**Questions**
• 1. Using the article on babies' moral development, decide whether each statement agrees with it: (a) the study appears in the Proceedings of the National Academy of Sciences; (b) differences in perceiving prosocial and antisocial behaviors were found in children as young as 6 months; (c) parental cognitive empathy is linked to babies' willingness to share. Answer yes or no for each, quoting the words of the article that decide it.
• 2. According to the article on babies' moral development, what is Jason Cowell's position?
[Text excerpt Boundary: Start]
Parents’ views on justice affect babies’ moral development

Babies' neural responses to morally charged scenarios are influenced by their parents' attitudes toward justice, new research from the University of Chicago shows. The study from Prof. Jean Decety and postdoctoral scholar Jason Cowell, which appears in the Proceedings of the National Academy of Sciences , sheds new light on the mechanisms underlying the development of morality in very young children. "This work demonstrates the potential of developmental social neuroscience to provide productive, new and exciting directions for the investigation of moral development, by integrating neurobiology, behavior and the social environment," said Decety, the Irving B. Harris Distinguished Service Professor in Psychology and Psychiatry and the College and director of the University of Chicago Child NeuroSuite. The developmental neuroscientists found that strong individual differences in the perception of prosocial and antisocial behaviors are present in children as young as 12 to 24 months old—and that these differences are predicted by their parents' sensitivity to justice. Moreover, parental cognitive empathy is linked to babies' willingness to share. "These novel and intriguing findings warrant further investigation to decipher what contributes to such early parent-child transmission of values, which may either be based on biological or socioenvironmental influences, or more likely a dynamic and complex developmental, interactional process between the two," the authors wrote.
[Text excerpt Boundary: End]
[Supplied records Boundary: Start]
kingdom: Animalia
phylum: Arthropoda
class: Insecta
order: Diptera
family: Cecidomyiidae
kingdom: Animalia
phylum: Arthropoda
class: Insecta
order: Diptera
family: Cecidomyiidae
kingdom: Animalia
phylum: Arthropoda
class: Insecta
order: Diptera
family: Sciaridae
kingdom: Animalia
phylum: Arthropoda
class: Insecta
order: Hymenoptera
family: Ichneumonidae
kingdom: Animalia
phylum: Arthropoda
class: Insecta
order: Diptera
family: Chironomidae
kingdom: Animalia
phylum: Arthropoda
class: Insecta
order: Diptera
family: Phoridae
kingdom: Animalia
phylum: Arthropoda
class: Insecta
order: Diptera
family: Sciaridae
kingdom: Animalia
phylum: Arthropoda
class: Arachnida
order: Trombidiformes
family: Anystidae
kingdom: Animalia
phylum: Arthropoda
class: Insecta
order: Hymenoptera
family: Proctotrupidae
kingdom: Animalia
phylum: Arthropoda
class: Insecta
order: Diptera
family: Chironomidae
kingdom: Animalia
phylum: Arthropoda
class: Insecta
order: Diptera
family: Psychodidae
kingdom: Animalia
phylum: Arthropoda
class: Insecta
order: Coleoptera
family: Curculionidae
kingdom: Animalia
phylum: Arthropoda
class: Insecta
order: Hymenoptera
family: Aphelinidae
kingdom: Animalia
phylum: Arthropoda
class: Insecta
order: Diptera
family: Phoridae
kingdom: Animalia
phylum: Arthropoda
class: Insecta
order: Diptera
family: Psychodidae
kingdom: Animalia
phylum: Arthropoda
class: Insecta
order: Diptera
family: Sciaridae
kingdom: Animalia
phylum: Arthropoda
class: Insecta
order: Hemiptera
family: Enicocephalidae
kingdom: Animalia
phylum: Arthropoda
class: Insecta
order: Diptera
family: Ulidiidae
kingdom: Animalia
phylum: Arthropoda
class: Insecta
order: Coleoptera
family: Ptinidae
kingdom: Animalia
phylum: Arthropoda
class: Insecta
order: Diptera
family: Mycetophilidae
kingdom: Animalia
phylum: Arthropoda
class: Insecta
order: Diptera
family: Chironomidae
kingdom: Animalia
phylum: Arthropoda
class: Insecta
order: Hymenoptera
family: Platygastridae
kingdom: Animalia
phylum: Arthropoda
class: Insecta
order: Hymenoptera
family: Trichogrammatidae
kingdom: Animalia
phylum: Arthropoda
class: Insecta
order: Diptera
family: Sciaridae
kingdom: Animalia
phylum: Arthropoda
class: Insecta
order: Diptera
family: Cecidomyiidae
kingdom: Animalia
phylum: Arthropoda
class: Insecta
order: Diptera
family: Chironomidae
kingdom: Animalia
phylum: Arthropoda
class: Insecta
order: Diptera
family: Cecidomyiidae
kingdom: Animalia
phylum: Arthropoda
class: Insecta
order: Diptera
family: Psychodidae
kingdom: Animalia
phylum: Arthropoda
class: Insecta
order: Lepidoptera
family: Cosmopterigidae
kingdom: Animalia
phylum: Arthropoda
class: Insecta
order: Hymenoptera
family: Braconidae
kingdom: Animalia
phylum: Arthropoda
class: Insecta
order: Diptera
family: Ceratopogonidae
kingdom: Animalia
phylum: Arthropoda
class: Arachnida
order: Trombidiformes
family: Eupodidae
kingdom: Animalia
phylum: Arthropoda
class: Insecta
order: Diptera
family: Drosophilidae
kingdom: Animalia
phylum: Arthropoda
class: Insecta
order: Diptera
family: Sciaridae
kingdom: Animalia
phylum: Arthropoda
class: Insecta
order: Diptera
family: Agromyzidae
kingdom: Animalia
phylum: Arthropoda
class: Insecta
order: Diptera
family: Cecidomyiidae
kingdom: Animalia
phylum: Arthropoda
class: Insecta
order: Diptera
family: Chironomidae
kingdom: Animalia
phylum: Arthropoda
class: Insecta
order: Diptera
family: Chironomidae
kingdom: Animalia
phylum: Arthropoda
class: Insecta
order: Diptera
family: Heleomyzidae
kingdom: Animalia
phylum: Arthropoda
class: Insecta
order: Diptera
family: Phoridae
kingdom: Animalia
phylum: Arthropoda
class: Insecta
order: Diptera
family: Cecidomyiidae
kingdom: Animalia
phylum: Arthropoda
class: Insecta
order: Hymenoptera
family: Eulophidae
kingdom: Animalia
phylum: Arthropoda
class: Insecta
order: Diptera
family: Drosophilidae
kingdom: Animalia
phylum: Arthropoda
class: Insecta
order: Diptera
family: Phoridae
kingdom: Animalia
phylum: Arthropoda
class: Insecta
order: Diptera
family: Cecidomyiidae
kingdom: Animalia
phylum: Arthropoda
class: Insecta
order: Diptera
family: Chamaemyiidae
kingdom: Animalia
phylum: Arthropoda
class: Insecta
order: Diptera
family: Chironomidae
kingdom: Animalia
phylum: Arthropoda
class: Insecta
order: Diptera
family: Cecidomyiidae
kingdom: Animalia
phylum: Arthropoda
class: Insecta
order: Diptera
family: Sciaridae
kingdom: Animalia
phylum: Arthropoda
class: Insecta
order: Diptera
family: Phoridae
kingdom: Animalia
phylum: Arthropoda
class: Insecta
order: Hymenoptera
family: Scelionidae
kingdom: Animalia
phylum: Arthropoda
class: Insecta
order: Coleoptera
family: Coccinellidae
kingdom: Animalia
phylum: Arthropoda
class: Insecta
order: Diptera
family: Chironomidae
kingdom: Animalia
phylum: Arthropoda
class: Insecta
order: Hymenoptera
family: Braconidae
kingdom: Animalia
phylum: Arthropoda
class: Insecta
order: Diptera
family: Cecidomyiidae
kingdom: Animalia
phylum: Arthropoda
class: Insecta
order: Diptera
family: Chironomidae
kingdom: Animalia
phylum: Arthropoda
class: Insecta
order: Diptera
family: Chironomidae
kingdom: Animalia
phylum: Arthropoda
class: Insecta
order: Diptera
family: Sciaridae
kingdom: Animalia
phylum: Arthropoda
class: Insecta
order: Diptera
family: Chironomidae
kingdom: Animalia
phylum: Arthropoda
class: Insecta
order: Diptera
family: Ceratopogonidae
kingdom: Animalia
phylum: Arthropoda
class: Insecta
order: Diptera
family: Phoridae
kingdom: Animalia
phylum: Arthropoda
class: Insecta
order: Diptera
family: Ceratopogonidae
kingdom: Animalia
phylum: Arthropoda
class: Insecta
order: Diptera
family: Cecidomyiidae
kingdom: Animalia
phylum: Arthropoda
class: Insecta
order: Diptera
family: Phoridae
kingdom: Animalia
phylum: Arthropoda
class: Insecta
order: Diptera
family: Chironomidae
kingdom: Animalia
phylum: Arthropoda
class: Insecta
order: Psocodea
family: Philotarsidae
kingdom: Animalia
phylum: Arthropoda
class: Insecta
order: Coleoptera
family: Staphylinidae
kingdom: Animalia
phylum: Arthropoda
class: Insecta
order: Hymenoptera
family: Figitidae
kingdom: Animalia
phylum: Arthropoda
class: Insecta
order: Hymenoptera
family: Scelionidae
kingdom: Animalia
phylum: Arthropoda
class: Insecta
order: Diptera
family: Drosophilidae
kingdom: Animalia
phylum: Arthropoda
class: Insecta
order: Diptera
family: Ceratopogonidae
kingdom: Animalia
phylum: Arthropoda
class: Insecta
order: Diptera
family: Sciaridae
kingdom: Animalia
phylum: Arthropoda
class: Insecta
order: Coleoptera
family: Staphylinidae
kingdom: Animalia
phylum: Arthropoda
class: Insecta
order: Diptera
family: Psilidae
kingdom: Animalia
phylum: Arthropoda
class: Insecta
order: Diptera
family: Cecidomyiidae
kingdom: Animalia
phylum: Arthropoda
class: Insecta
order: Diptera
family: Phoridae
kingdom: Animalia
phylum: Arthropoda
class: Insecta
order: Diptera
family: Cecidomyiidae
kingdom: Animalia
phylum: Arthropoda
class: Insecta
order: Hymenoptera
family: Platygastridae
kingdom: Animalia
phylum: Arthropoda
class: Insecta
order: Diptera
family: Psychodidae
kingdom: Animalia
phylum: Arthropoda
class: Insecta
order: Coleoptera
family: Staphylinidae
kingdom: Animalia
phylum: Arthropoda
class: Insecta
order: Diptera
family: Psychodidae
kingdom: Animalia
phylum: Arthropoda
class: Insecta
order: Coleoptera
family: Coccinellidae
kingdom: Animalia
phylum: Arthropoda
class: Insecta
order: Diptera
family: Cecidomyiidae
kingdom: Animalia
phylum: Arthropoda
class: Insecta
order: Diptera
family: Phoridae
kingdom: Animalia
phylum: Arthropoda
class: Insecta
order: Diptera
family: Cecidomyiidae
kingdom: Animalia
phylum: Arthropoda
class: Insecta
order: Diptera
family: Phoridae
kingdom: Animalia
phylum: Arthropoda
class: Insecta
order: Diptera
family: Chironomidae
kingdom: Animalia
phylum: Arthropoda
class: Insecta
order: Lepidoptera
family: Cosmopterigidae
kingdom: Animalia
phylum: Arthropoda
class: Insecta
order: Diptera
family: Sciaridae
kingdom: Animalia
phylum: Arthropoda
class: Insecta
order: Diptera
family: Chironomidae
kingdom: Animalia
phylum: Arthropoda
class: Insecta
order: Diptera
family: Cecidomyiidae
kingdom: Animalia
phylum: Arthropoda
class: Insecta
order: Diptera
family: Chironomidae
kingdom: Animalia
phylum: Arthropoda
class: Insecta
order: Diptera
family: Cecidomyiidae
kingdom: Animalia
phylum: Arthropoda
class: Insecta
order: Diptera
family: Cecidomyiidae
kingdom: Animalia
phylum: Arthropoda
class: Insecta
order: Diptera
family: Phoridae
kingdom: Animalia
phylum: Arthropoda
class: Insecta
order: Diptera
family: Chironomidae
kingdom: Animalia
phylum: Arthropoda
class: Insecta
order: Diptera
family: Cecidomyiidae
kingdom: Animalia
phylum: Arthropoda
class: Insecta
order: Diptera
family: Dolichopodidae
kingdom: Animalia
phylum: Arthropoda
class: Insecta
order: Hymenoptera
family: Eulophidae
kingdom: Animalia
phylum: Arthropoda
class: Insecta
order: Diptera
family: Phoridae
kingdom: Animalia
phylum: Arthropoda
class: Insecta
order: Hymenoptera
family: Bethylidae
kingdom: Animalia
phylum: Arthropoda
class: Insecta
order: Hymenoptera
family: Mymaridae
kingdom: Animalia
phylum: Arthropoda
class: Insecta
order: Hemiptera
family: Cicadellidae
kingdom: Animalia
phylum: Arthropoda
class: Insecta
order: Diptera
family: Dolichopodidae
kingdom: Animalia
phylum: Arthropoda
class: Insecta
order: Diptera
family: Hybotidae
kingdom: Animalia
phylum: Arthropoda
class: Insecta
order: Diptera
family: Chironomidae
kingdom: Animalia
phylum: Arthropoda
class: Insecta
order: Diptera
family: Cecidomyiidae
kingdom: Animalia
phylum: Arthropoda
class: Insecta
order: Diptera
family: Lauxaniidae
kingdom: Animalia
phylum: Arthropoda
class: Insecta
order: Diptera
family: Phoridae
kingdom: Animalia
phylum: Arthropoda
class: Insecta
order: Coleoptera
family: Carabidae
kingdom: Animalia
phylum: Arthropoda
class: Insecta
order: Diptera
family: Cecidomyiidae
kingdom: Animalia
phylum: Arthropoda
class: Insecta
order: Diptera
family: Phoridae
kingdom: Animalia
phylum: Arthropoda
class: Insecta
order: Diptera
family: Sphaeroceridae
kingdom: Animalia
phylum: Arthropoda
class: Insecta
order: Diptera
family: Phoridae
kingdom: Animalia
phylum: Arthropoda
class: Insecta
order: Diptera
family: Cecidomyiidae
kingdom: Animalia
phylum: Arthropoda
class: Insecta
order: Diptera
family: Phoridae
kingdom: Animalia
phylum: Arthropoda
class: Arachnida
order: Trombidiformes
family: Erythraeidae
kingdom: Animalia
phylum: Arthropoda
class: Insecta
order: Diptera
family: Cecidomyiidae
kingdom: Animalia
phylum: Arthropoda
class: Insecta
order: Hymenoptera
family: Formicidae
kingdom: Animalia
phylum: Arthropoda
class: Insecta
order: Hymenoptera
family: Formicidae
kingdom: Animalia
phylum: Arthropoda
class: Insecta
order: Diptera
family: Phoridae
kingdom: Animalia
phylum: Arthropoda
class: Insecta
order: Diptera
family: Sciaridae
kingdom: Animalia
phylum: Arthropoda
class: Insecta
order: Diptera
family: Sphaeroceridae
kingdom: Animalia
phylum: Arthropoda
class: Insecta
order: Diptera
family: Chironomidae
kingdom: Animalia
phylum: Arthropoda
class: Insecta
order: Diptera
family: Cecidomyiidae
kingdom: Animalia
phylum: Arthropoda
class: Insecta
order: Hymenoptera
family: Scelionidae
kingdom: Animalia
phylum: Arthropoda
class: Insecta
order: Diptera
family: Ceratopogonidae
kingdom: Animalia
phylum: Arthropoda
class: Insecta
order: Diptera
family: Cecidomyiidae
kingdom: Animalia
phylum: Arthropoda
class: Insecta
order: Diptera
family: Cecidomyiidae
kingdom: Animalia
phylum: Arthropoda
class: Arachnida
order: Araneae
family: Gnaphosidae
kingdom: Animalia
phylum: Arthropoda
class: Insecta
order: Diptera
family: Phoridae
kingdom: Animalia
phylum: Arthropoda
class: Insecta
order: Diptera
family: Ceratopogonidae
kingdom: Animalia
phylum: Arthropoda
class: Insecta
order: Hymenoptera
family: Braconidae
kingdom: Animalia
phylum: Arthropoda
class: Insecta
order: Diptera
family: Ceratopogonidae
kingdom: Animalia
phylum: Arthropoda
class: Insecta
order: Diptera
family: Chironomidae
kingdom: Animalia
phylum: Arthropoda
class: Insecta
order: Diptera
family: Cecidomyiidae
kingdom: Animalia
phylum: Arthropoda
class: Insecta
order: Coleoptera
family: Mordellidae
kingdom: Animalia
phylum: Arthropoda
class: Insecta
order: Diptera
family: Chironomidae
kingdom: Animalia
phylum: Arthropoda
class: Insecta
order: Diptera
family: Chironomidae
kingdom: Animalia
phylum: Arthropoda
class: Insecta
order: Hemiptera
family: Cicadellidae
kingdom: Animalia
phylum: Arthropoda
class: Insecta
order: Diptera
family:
[Supplied records Boundary: End]
**Solutions**
• 1.
(a) Yes: "which appears in the Proceedings of the National Academy of Sciences"
(b) No: "present in children as young as 12 to 24 months old"
(c) Yes: "parental cognitive empathy is linked to babies' willingness to share"

• 2. Postdoctoral scholar.